### DATA EXTRACT

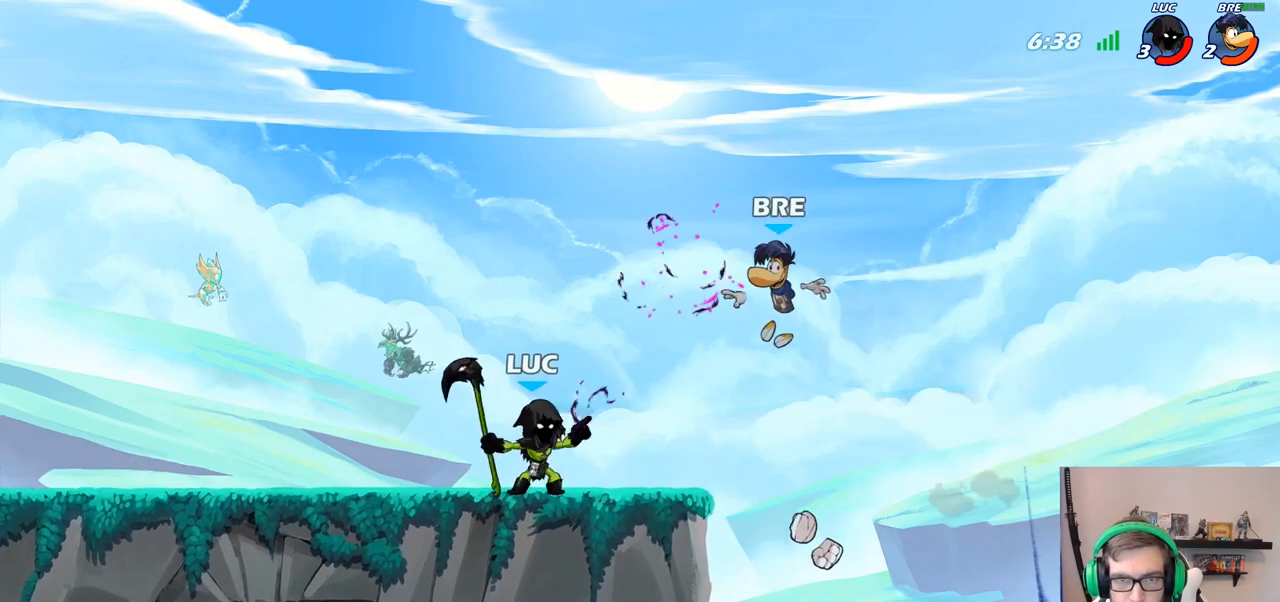
{"buttons": [], "left_stick": "center", "right_stick": "center", "events": [[233, "SQUARE", "down"], [283, "SQUARE", "up"]]}
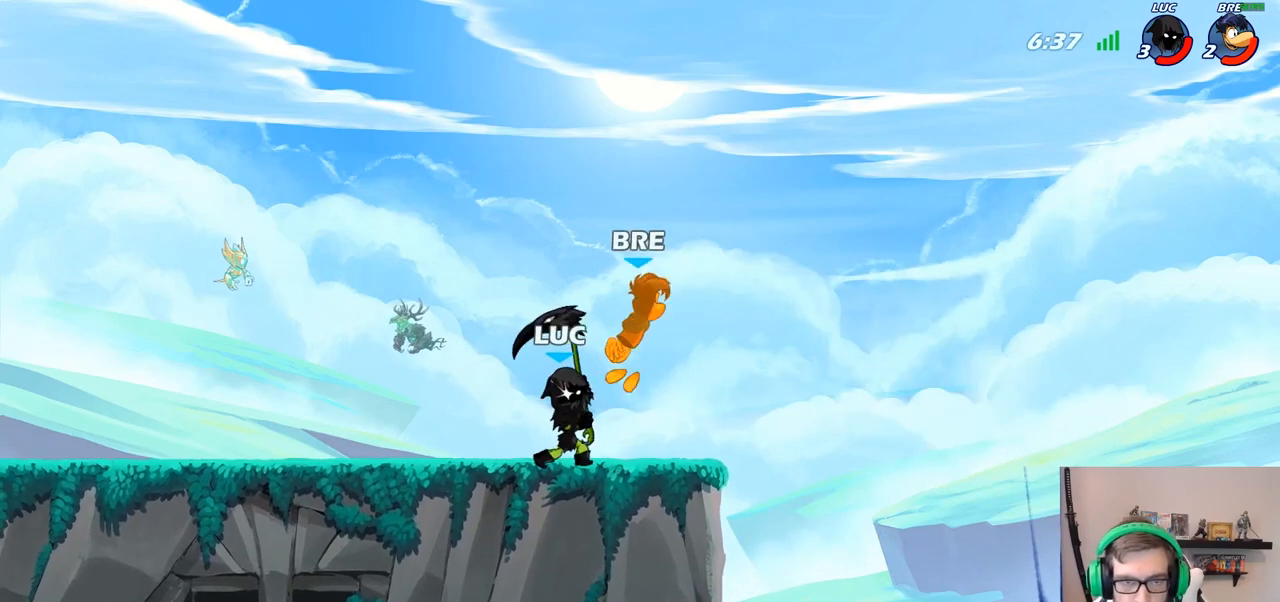
{"buttons": [], "left_stick": "up-left", "right_stick": "center", "events": [[233, "CROSS", "down"], [233, "left_stick", "right"], [283, "SQUARE", "down"], [300, "right_stick", "down-left"], [317, "CROSS", "up"], [333, "SQUARE", "up"], [367, "right_stick", "center"], [483, "left_stick", "up-left"]]}
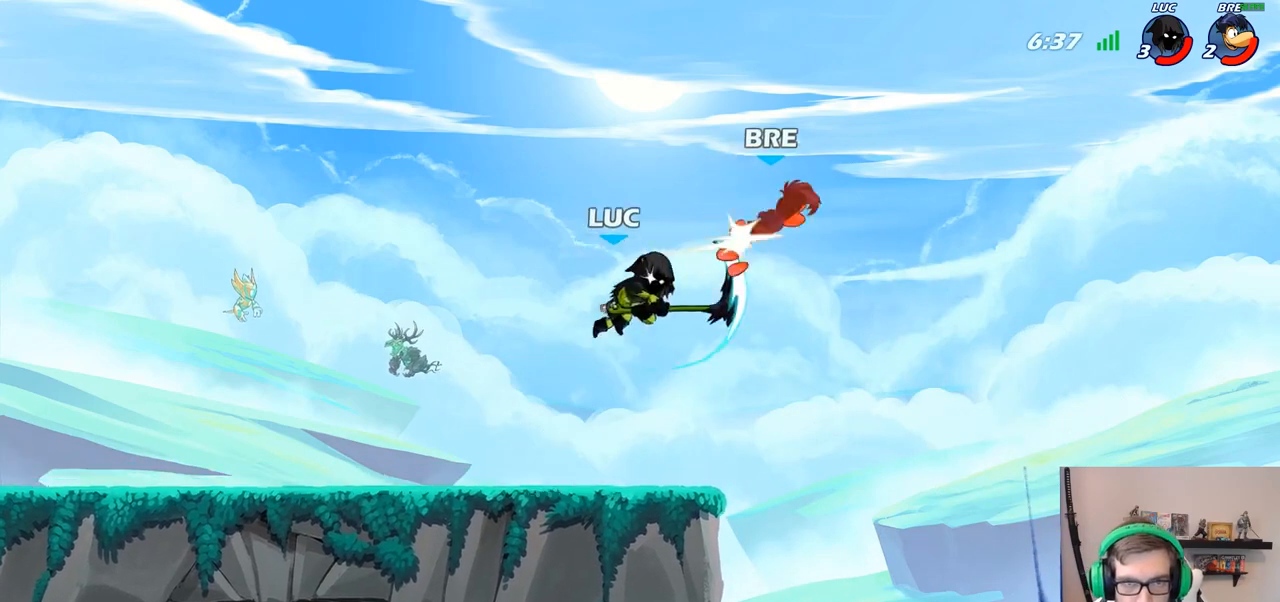
{"buttons": [], "left_stick": "down-left", "right_stick": "center", "events": [[417, "left_stick", "down-left"]]}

######

• [WHAT YOU WILL DO]
Where a picture appears, skip it and copy the rest of the data word for word.

• [EXERCISE SOLUTION]
{"buttons": [], "left_stick": "center", "right_stick": "center", "events": [[233, "SQUARE", "down"], [283, "SQUARE", "up"]]}
{"buttons": [], "left_stick": "up-left", "right_stick": "center", "events": [[233, "CROSS", "down"], [233, "left_stick", "right"], [283, "SQUARE", "down"], [300, "right_stick", "down-left"], [317, "CROSS", "up"], [333, "SQUARE", "up"], [367, "right_stick", "center"], [483, "left_stick", "up-left"]]}
{"buttons": [], "left_stick": "down-left", "right_stick": "center", "events": [[417, "left_stick", "down-left"]]}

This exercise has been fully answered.